Il villaggio olimpico l’ho vissuto abbastanza bene. A parte l’uso delle mascherine e della mensa dove i posti erano divisi in modo da non creare contatti stretti, non mi sembrava una situazione diversa da quello che si sta vivendo nel mondo. Rispetto a Rio invece ho notato la grande differenza delle tribune. Sono entrata in sala scherma ed era vuota e ti sentivi come se fosse una delle nostre gare normali, perché noi di norma non abbiamo tanto pubblico; questa situazione mi ha tranquillizzata e un po’ rasserenata. L’assenza del pubblico l’ho sentita particolarmente a fine gara, in quel momento hai bisogno di avere le persone a te vicine e purtroppo mancavano perché non è potuto venire nessuno a Tokyo.
Non vedeva l’ora di tornare in Italia?
Esatto. Già il volo era lungo, dodici ore sono sembrate un’eternità per tornare a casa dalle persone che volevo rivedere.
Il pentathlon è anche uno sport in continua evoluzione. Dal 2012 si è scelto di unire corsa e tiro in un’unica prova e ora ci si prepara a un nuovo format a Parigi 2024 molto più rapido e intenso con le gare condensate nell’arco di 90 minuti. Cosa ne pensa a riguardo?
Il cambiamento è tutto da studiare, non si possono ancora fare pronostici e non so ancora se sarò lo stesso tipo di pentatleta. I tempi di recupero tra le varie discipline sono molto più brevi, diventa una cosa diversa sia fisicamente che mentalmente. Devo capire come riuscirò ad affrontarla e poi lavorare sulle mie carenze, però mi incuriosisce provare qualcosa di nuovo.

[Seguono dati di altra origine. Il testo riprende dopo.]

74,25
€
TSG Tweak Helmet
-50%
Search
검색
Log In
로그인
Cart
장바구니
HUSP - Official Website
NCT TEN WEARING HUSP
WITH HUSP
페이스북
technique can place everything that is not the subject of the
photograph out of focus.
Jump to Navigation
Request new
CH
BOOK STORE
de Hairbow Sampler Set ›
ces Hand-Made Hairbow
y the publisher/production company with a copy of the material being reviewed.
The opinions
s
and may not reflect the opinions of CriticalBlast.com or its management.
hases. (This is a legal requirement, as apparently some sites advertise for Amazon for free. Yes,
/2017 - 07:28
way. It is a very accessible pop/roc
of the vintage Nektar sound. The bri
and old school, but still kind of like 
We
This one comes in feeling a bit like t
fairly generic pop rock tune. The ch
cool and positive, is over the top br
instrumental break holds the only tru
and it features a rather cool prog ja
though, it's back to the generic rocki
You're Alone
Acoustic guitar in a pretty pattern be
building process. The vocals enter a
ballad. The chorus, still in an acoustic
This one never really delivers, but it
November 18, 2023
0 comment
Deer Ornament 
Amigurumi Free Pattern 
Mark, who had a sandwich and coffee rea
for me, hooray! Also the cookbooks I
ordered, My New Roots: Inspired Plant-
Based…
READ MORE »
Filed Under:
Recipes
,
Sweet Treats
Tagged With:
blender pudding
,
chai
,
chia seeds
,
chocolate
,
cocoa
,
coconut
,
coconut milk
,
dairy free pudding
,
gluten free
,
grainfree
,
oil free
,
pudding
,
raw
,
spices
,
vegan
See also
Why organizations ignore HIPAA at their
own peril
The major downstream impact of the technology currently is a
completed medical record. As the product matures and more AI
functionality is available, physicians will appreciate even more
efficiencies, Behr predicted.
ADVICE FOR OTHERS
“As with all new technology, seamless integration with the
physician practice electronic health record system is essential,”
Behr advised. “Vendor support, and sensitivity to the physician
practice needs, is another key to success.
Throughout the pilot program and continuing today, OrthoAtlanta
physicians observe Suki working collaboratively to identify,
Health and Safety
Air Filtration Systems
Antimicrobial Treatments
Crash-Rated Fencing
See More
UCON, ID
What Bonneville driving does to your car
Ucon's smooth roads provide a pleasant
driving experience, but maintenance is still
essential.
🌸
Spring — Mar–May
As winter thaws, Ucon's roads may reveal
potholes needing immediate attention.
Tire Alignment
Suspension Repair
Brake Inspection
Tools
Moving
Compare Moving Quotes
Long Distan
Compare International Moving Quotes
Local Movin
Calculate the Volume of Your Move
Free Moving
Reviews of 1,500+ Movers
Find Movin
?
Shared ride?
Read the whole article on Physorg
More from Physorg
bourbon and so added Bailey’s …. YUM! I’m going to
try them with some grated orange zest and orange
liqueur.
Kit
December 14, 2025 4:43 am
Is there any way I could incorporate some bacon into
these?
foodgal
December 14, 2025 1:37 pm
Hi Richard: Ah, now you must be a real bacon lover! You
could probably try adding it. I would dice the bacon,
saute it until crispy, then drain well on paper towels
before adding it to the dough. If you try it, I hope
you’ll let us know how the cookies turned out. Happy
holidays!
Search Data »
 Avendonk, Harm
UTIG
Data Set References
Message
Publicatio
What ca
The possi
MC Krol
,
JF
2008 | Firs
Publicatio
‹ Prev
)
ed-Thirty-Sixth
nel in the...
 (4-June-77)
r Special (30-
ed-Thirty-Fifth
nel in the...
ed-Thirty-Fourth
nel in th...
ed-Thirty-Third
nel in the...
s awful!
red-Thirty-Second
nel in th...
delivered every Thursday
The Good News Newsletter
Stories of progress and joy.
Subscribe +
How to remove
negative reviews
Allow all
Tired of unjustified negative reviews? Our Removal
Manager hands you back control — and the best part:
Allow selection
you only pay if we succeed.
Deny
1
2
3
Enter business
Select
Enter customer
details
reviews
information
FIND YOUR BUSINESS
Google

A Tokyo si è parlato molto del caso Annika Schleu, l’atleta tedesca accusata di maltrattamento verso gli animali insieme alla sua allenatrice. Qualcuno ha criticato la scelta di far gareggiare gli atleti con un cavallo che si conosce solo venti minuti prima della prova. C’è chi vorrebbe farli gareggiare con cavalli personali, ma questa ipotesi va contro la natura di questo sport. Nel frattempo si pensa di abbassare l’altezza degli ostacoli e di accorciare il percorso in futuro.
Penso che sia molto difficile portare un proprio cavallo a una gara, diventerebbe troppo dispendioso. Già così è molto costoso ed economicamente è difficile che un ragazzo riesca a fare tutte e cinque le discipline senza essere supportato da una società. Forse si potrebbe avere più tempo a disposizione per conoscere il cavallo da montare o valutare se fare una prova il giorno prima, però sarebbe un po’ come stravolgere questo sport. Il percorso affrontato a Tokyo era diverso e complicato rispetto a quello che facciamo di solito, gli ostacoli erano alti e noi non eravamo pronte. Sicuramente ci sono delle modifiche da fare e l’Unione Internazionale deciderà poi quali.